Já
o leitor compreendeu que era a Razão que voltava à casa, e
convidava a Sandice a sair, clamando, e com melhor jus, as palavras
de Tartufo:
La
maison est à moi, c'est à vous d'' sortir.
Mas
é sestro antigo da Sandice criar amor às casas alheias, de modo
que, apenas senhora de uma, dificilmente lha farão despejar. É
sestro; não se tira daí; há muito que lhe calejou a vergonha.

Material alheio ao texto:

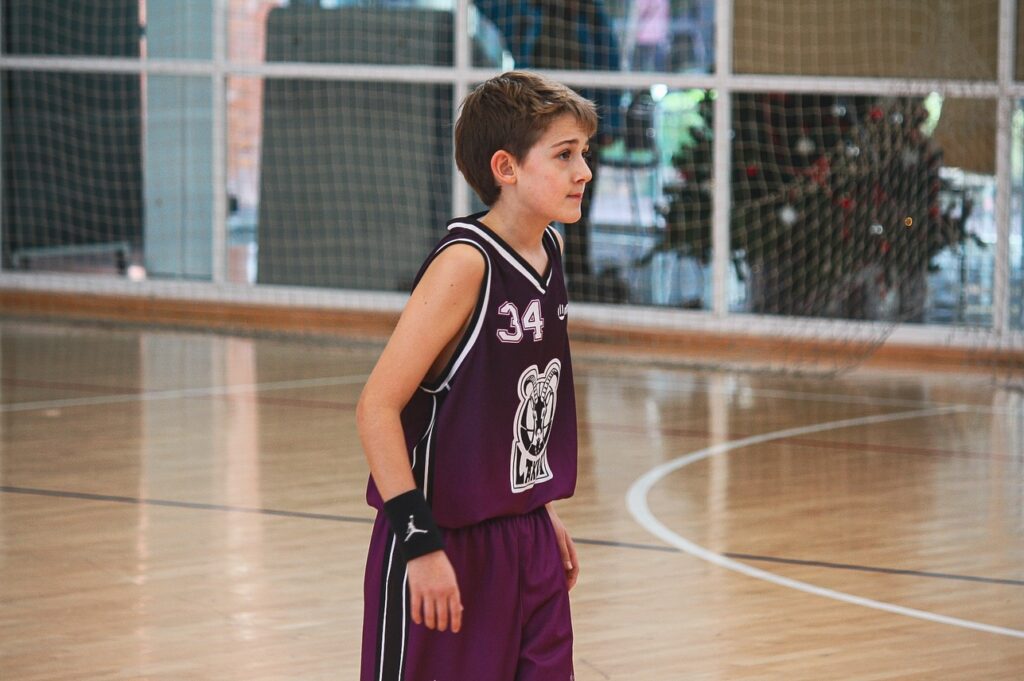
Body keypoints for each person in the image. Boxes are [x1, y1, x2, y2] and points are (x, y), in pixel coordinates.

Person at [357, 71, 597, 680]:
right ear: (506, 168)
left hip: (527, 538)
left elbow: (509, 410)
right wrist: (419, 543)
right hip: (442, 542)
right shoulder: (466, 264)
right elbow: (377, 409)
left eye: (583, 153)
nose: (584, 172)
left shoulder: (549, 250)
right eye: (565, 155)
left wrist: (535, 508)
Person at [474, 0, 621, 300]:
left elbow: (611, 69)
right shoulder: (525, 13)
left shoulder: (593, 17)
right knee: (535, 207)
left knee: (578, 209)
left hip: (582, 130)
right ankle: (530, 277)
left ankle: (578, 279)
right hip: (538, 130)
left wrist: (610, 125)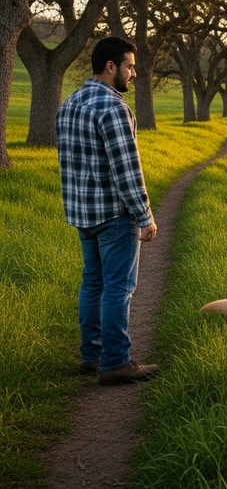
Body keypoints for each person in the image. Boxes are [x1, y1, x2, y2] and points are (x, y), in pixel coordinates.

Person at [56, 36, 159, 386]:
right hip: (114, 216)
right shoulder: (114, 108)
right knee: (118, 288)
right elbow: (127, 170)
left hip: (83, 215)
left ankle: (92, 356)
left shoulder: (69, 104)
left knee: (93, 284)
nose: (133, 74)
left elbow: (69, 165)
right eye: (129, 66)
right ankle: (115, 363)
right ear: (111, 66)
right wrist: (145, 216)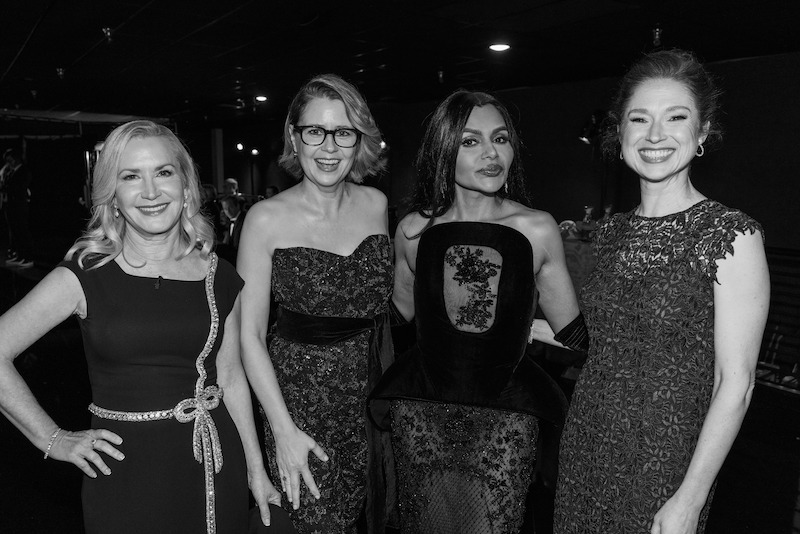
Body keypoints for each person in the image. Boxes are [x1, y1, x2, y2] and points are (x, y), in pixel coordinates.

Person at [0, 121, 292, 533]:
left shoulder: (219, 274)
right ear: (112, 195)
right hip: (126, 476)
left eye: (164, 172)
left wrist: (256, 472)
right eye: (131, 176)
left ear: (186, 186)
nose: (151, 191)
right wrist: (52, 438)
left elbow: (229, 378)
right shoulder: (86, 274)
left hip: (215, 465)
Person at [552, 49, 769, 534]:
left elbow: (736, 382)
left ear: (702, 131)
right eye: (639, 118)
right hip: (586, 444)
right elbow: (609, 342)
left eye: (676, 117)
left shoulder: (730, 234)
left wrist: (690, 499)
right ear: (620, 132)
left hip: (665, 463)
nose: (654, 134)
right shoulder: (610, 232)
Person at [368, 89, 586, 533]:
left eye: (500, 139)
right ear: (444, 150)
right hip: (422, 412)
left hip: (505, 417)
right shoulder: (413, 230)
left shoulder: (536, 228)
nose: (491, 153)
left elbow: (573, 334)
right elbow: (396, 316)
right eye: (471, 141)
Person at [237, 74, 393, 534]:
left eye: (343, 132)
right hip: (299, 406)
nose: (329, 147)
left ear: (359, 139)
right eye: (315, 131)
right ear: (294, 136)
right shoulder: (265, 219)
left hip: (370, 398)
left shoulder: (377, 204)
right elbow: (249, 336)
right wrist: (282, 430)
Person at [2, 148, 34, 268]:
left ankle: (27, 257)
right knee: (15, 232)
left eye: (10, 160)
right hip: (12, 206)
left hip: (19, 206)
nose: (9, 163)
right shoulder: (11, 172)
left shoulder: (23, 171)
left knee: (22, 231)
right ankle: (20, 255)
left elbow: (19, 188)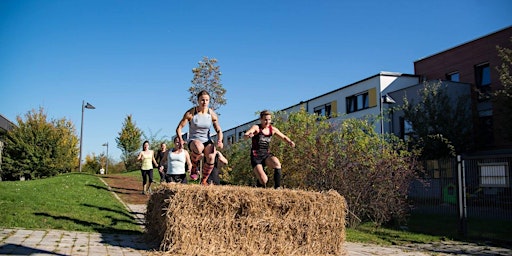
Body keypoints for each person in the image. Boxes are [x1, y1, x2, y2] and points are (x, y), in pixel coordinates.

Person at [176, 90, 224, 185]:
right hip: (194, 140)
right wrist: (181, 139)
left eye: (207, 100)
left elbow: (218, 130)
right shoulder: (191, 113)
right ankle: (194, 167)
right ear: (198, 101)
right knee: (199, 147)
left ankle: (204, 180)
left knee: (211, 156)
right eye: (202, 100)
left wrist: (220, 140)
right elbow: (179, 128)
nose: (204, 102)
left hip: (207, 140)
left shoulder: (212, 114)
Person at [244, 110, 295, 189]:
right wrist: (248, 135)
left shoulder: (273, 129)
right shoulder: (256, 128)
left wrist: (290, 141)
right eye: (265, 120)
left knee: (277, 163)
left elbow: (283, 137)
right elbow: (246, 134)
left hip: (266, 155)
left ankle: (277, 188)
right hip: (256, 156)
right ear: (261, 119)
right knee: (264, 180)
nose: (267, 122)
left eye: (269, 120)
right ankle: (259, 185)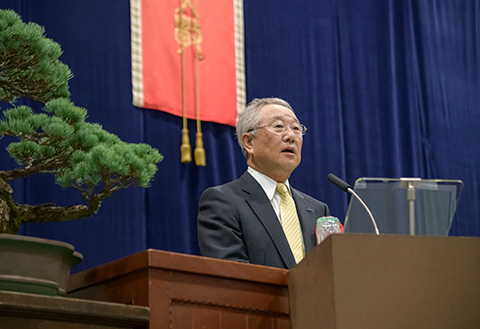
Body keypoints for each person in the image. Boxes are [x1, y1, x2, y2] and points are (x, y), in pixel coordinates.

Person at [197, 97, 330, 269]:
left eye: (296, 128)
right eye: (278, 127)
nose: (291, 136)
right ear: (249, 142)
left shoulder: (318, 210)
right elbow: (231, 275)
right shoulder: (222, 202)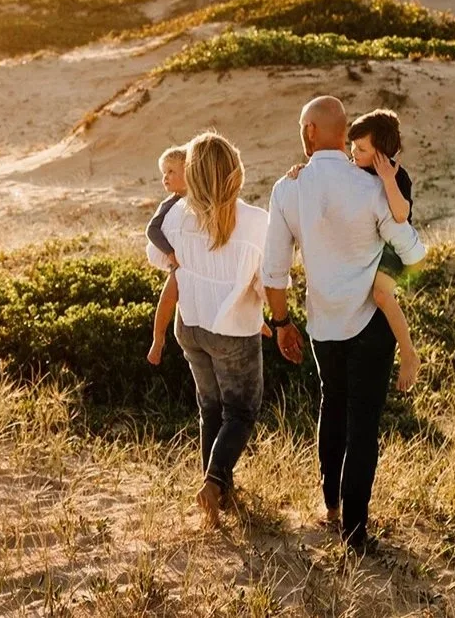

Agora, se advertirmos no imenso número de casas que ocupa, umas de
vez, outras durante as suas estações calmosas, concluiremos que
esta amável peregrina é o terror dos proprietários. No nosso caso,
houve quase um distúrbio à porta do meu cérebro, porque a
adventícia não queria entregar a casa, e a dona não cedia da
intenção de tomar o que era seu. Afinal, já a Sandice se
contentava com um cantinho no sótão.
-
Não, senhora, replicou a Razão, estou cansada de lhe ceder sótãos,
cansada e experimentada, o que você quer é passar mansamente do
sótão à sala de jantar, daí à de visitas e ao resto.
-
Está bem, deixe-me ficar algum tempo mais, estou na pista de um
mistério...
-
Que mistério?
-
De dois, emendou a Sandice; o da vida e o da morte; peço-lhe só uns
dez minutos.
A
Razão pôs-se a rir.
-
“Hás de ser sempre a mesma coisa... sempre a mesma coisa... sempre
a mesma coisa”.
E,
dizendo isto, travou-lhe dos pulsos e arrastou-a para fora; depois
entrou e fechou-se. A Sandice ainda gemeu algumas súplicas, ainda
grunhiu algumas zangas; mas desenganou-se depressa, deitou a língua
de fora, em ar de surriada, e foi andando... foi andando...
Provavelmente andará até a consumação dos séculos.